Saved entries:
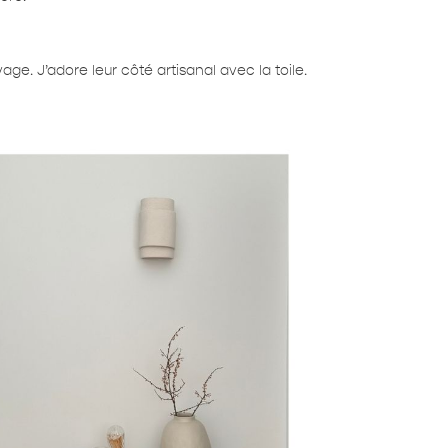
ge. J’adore leur côté artisanal avec la toile.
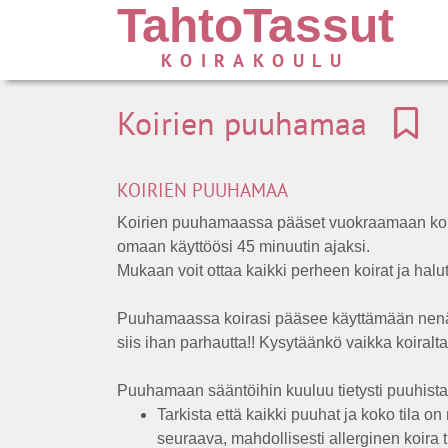
TahtoTassut
KOIRAKOULU
Koirien puuhamaa
KOIRIEN PUUHAMAA
Koirien puuhamaassa pääset vuokraamaan koul
omaan käyttöösi 45 minuutin ajaksi.
Mukaan voit ottaa kaikki perheen koirat ja halut
Puuhamaassa koirasi pääsee käyttämään nenää
siis ihan parhautta!! Kysytäänkö vaikka koiralta 
Puuhamaan sääntöihin kuuluu tietysti puuhista
Tarkista että kaikki puuhat ja koko tila o
seuraava, mahdollisesti allerginen koira 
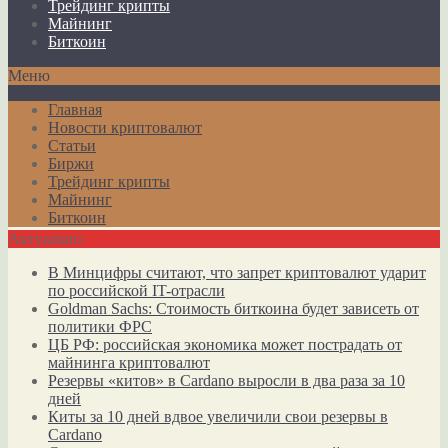
Трейдинг крипты
Майнинг
Биткоин
Меню
Главная
Новости криптовалют
Статьи
Биржи
Трейдинг крипты
Майнинг
Биткоин
Актуально
В Минцифры считают, что запрет криптовалют ударит
по российской IT-отрасли
Goldman Sachs: Стоимость биткоина будет зависеть от
политики ФРС
ЦБ РФ: российская экономика может пострадать от
майнинга криптовалют
Резервы «китов» в Cardano выросли в два раза за 10
дней
Киты за 10 дней вдвое увеличили свои резервы в
Cardano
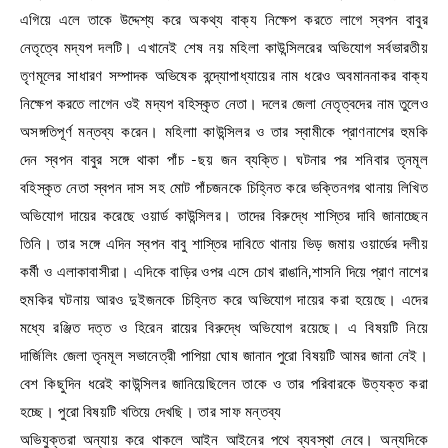
এগিয়ে এলে তাকে উদ্দেশ্য করে অকথ্য বাক্য নিক্ষেপ করতে লাগে স্বপন বাবুর
নেতৃত্বে মদ্যপ দলটি। এখানেই শেষ নয় মহিলা কাউন্সিলরের অভিযোগ সর্বভারতীয়
তৃণমূলের সাধারণ সম্পাদক অভিষেক বন্দ্যোপাধ্যায়ের নাম ধরেও অবমাননাকর বাক্য
নিক্ষেপ করতে লাগেন ওই মদ্যপ বহিস্কৃত নেতা। দলের জেলা নেতৃত্বদের নাম তুলেও
অসঙ্গতিপূর্ণ মন্তব্য করেন। মহিলাা কাউন্সিলর ও তার স্বামীকে প্রাণনাশের হুমকি
দেন স্বপন বাবুর সঙ্গে থাকা পাঁচ -ছয় জন ব্যক্তি। ঘটনার পর শনিবার তৃনমূল
বহিস্কৃত নেতা স্বপন দাস সহ মোট পাঁচজনকে চিহ্নিত করে ভক্তিনগর থানায় লিখিত
অভিযোগ দায়ের করেছে ওয়ার্ড কাউন্সিলর। তাদের বিরুদ্ধে শাস্তির দাবি জানাচ্ছেন
তিনি। তার সঙ্গে এদিন স্বপন বাবু শাস্তির দাবিতে থানায় ভিড় জমায় ওয়ার্ডের দলীয়
কর্মী ও এলাকাবাসীরা। এদিকে বাড়ির ওপর এসে চোখ রাঙানি,শাসনি দিয়ে প্রাণ নাশের
হুমকির ঘটনায় আরও দুইজনকে চিহ্নিত করে অভিযোগ দায়ের করা হয়েছে। এদের
মধ্যে রঞ্জিত দত্ত ও হিরেন রায়ের বিরুদ্ধে অভিযোগ রয়েছে। এ বিষয়টি নিয়ে
দার্জিলিং জেলা তৃনমূল সভানেত্রী পাপিয়া ঘোষ জানান পুরো বিষয়টি আমর জানা নেই।
বেশ কিছুদিন ধরেই কাউন্সিলর জানিয়েছিলেন তাকে ও তার পরিবারকে উত্যক্ত করা
হচ্ছে। পুরো বিষয়টি খতিয়ে দেখছি। তার সাফ মন্তব্য
অভিযুক্তরা অন্যায় করে থাকলে আইন আইনের পথে ব্যবস্থা নেবে। অন্যদিকে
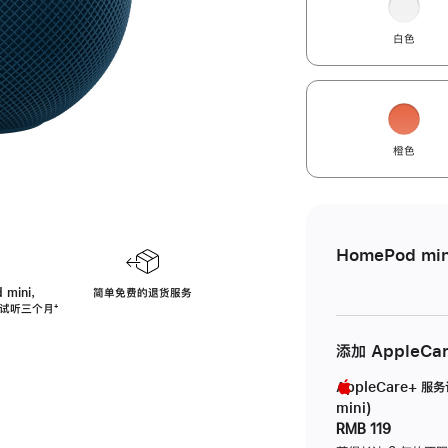
白色
橙色
HomePod min
 mini，
简单免费的退货服务
免费试听三个月
脚
⁺
注
添加 AppleCa
AppleCare+ 服
mini)
RMB 119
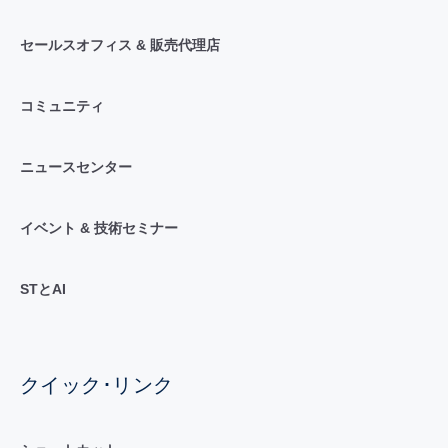
セールスオフィス & 販売代理店
コミュニティ
ニュースセンター
イベント & 技術セミナー
STとAI
クイック･リンク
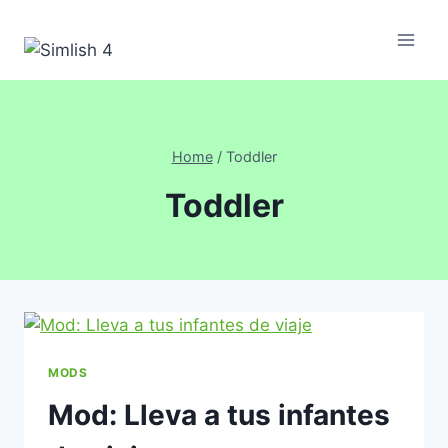
Skip
to
content
Home
/
Toddler
Toddler
MODS
Mod: Lleva a tus infantes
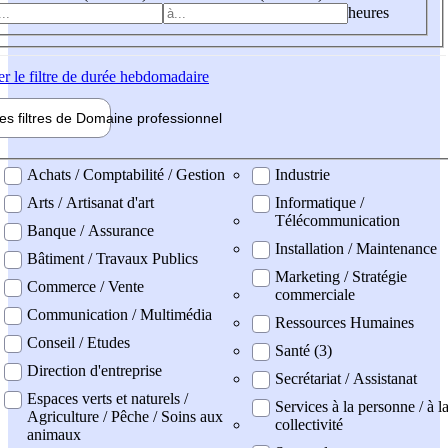
heures
er
le filtre de durée hebdomadaire
les filtres de
Domaine pro
fessionnel
ne professionel
Achats / Comptabilité / Gestion
Industrie
Arts / Artisanat d'art
Informatique /
Télécommunication
Banque / Assurance
Installation / Maintenance
Bâtiment / Travaux Publics
Marketing / Stratégie
Commerce / Vente
commerciale
Communication / Multimédia
Ressources Humaines
Conseil / Etudes
Santé (3)
Direction d'entreprise
Secrétariat / Assistanat
Espaces verts et naturels /
Services à la personne / à l
Agriculture / Pêche / Soins aux
collectivité
animaux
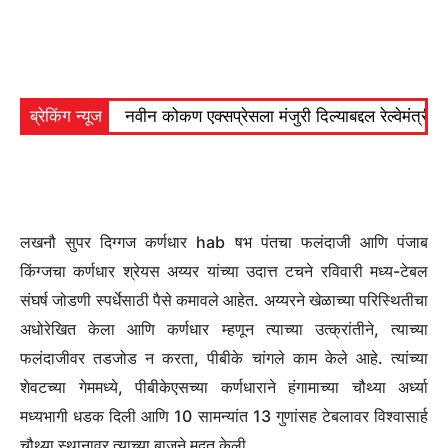
ब्रेकिंग न्यूज
नवीन कोकण एक्सप्रेसला मंजुरी दिल्याबद्दल रेल्वेमंत्री अ
लखनौ सुपर दिग्गज कर्णधार hab षभ पंतचा फलंदाजी आणि पंजाब
किंग्जचा कर्णधार श्रेयस अय्यर यांच्या उदात्त टचने रविवारी मध्य-टेबल
संघर्ष जोडणी स्पर्धेसाठी पैसे कमावले आहेत. अय्यरने खेळाच्या परिस्थितीचा
अधोरेखित केला आणि कर्णधार म्हणून त्याच्या उत्क्रांतीने, त्याच्या
फलंदाजीवर तडजोड न करता, पीबीके चांगले काम केले आहे. त्यांच्या
शेवटच्या गेममध्ये, पीबीकेएसच्या कर्णधाराने हंगामाच्या चौथ्या अर्ध्या
मध्यभागी धडक दिली आणि 10 सामन्यांत 13 गुणांसह टेबलावर विश्वासार्ह
चौथ्या स्थानावर त्याच्या बाजूने मदत केली.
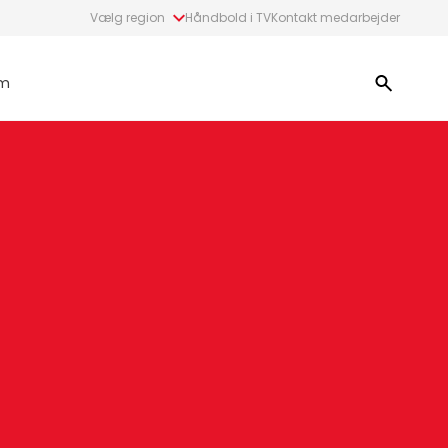
Vælg region
Håndbold i TV
Kontakt medarbejder
m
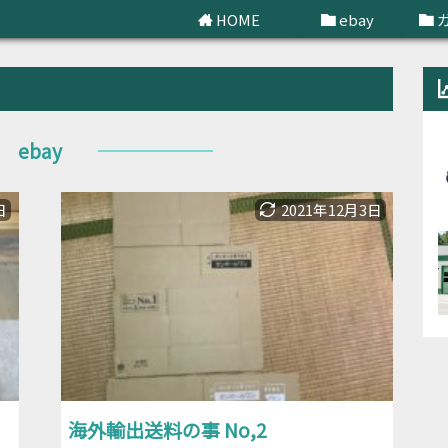
HOME
ebay
せどり
ebay
日
2021年12月3日
海外輸出送料の事 No,2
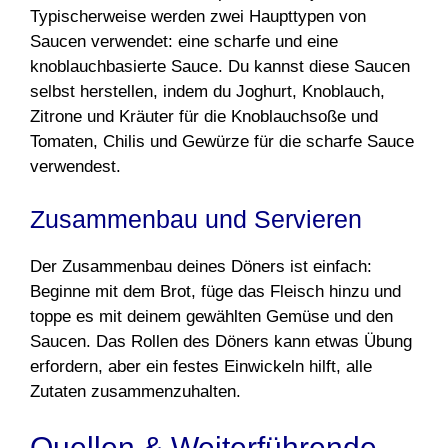
Typischerweise werden zwei Haupttypen von
Saucen verwendet: eine scharfe und eine
knoblauchbasierte Sauce. Du kannst diese Saucen
selbst herstellen, indem du Joghurt, Knoblauch,
Zitrone und Kräuter für die Knoblauchsoße und
Tomaten, Chilis und Gewürze für die scharfe Sauce
verwendest.
Zusammenbau und Servieren
Der Zusammenbau deines Döners ist einfach:
Beginne mit dem Brot, füge das Fleisch hinzu und
toppe es mit deinem gewählten Gemüse und den
Saucen. Das Rollen des Döners kann etwas Übung
erfordern, aber ein festes Einwickeln hilft, alle
Zutaten zusammenzuhalten.
Quellen & Weiterführende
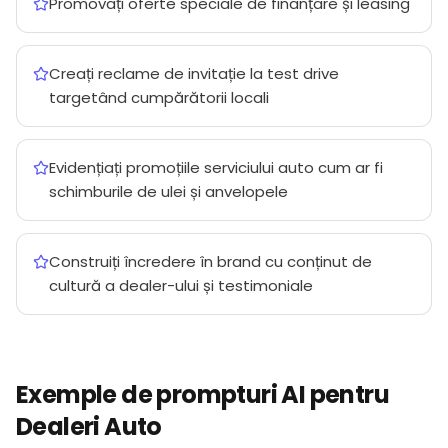
Promovați oferte speciale de finanțare și leasing
Creați reclame de invitație la test drive
targetând cumpărătorii locali
Evidențiați promoțiile serviciului auto cum ar fi
schimburile de ulei și anvelopele
Construiți încredere în brand cu conținut de
cultură a dealer-ului și testimoniale
Exemple de prompturi AI pentru
Dealeri Auto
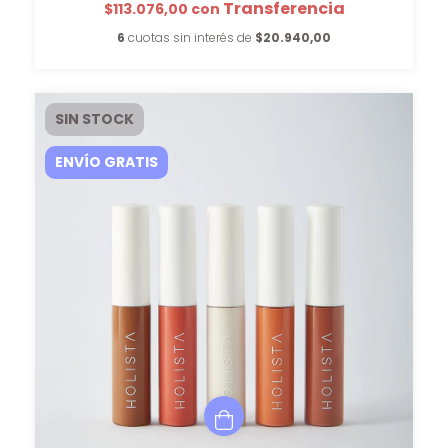
$113.076,00
con
6
cuotas sin interés de
$20.940,00
SIN STOCK
ENVÍO GRATIS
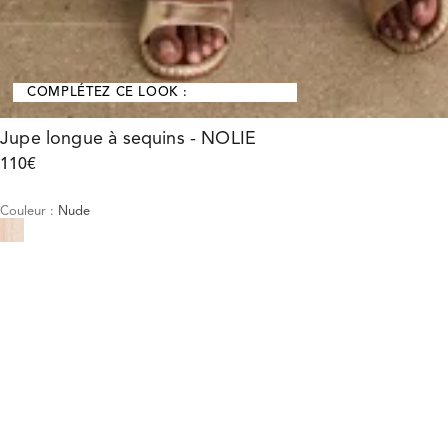
COMPLÉTEZ CE LOOK :
Jupe longue à sequins - NOLIE
110€
Couleur
:
Nude
M'ALERTER DU RETOUR EN STOCK
Taille :
34
36
38
40
Guide des tailles
Notre mannequin mesure 175 cm et porte la taille T38.
M'ALERTER DU RETOUR EN STOCK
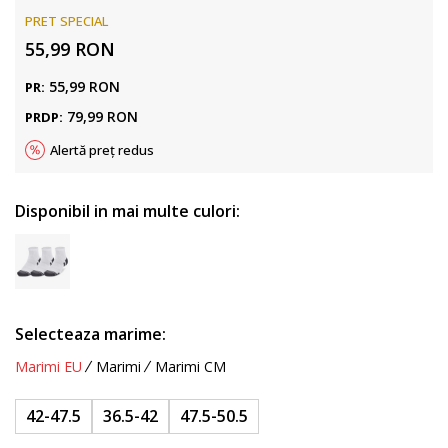
PRET SPECIAL
55,99
RON
55,99
RON
PR:
79,99
RON
PRDP:
Alertă preț redus
Disponibil in mai multe culori:
Selecteaza marime:
Marimi EU
Marimi
Marimi CM
42-47.5
36.5-42
47.5-50.5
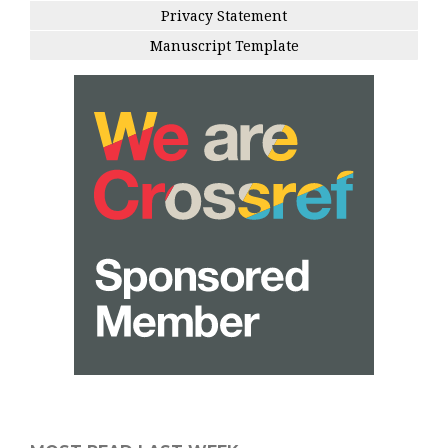
Privacy Statement
Manuscript Template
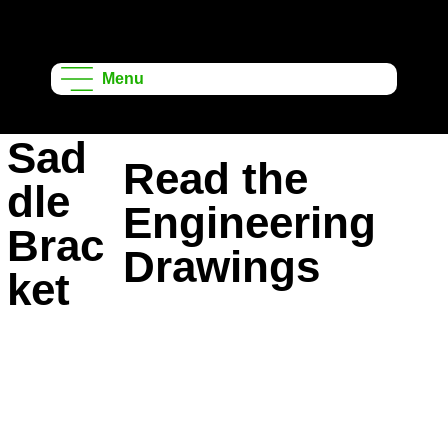
ऑनशेप लर्निंग
प्रोजेक्ट्स
Menu
Sad
Read the
dle
Engineering
Brac
Drawings
ket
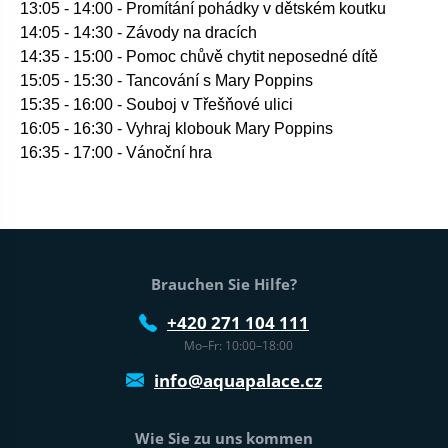
13:05 - 14:00 - Promítání pohádky v dětském koutku
14:05 - 14:30 - Závody na dracích
14:35 - 15:00 - Pomoc chůvě chytit neposedn
é
dítě
15:05 - 15:30 - Tancování s Mary Poppins
15:35 - 16:00 - Souboj v Třešňov
é
ulici
16:05 - 16:30 - Vyhraj klobouk Mary Poppins
16:35 - 17:00 - Vánoční hra
Fußtext der Website
Brauchen Sie Hilfe?
+420 271 104 111
Mo–Fr: 10:00–18:00
info@aquapalace.cz
Wie Sie zu uns kommen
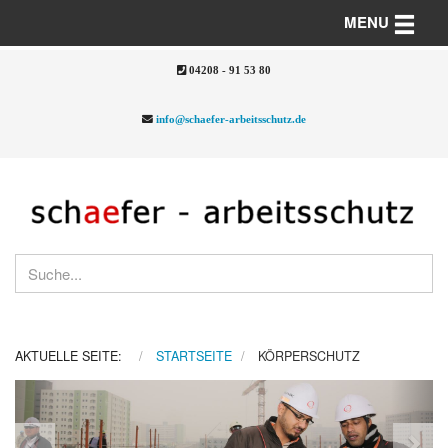
Toggle n
MENU
04208 - 91 53 80
info@schaefer-arbeitsschutz.de
AKTUELLE SEITE:
STARTSEITE
KÖRPERSCHUTZ
Previous
Nex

**What the task requires:**
Above are the records; return the lines in them from the one with "शेवटच्या गेममध्ये, पीबीकेएसच्या" to the one with "COMPLÉTEZ CE LOOK", inclusive, exactly and without images.

**Result of this exercise:**
शेवटच्या गेममध्ये, पीबीकेएसच्या कर्णधाराने हंगामाच्या चौथ्या अर्ध्या
मध्यभागी धडक दिली आणि 10 सामन्यांत 13 गुणांसह टेबलावर विश्वासार्ह
चौथ्या स्थानावर त्याच्या बाजूने मदत केली.
Vælg region
Håndbold i TV
Kontakt medarbejder
m
HOME
ebay
せどり
ebay
日
2021年12月3日
海外輸出送料の事 No,2
Typischerweise werden zwei Haupttypen von
Saucen verwendet: eine scharfe und eine
knoblauchbasierte Sauce. Du kannst diese Saucen
selbst herstellen, indem du Joghurt, Knoblauch,
Zitrone und Kräuter für die Knoblauchsoße und
Tomaten, Chilis und Gewürze für die scharfe Sauce
verwendest.
Zusammenbau und Servieren
Der Zusammenbau deines Döners ist einfach:
Beginne mit dem Brot, füge das Fleisch hinzu und
toppe es mit deinem gewählten Gemüse und den
Saucen. Das Rollen des Döners kann etwas Übung
erfordern, aber ein festes Einwickeln hilft, alle
Zutaten zusammenzuhalten.
Quellen & Weiterführende
Promovați oferte speciale de finanțare și leasing
Creați reclame de invitație la test drive
targetând cumpărătorii locali
Evidențiați promoțiile serviciului auto cum ar fi
schimburile de ulei și anvelopele
Construiți încredere în brand cu conținut de
cultură a dealer-ului și testimoniale
Exemple de prompturi AI pentru
Dealeri Auto
$113.076,00
con
6
cuotas sin interés de
$20.940,00
SIN STOCK
ENVÍO GRATIS
COMPLÉTEZ CE LOOK :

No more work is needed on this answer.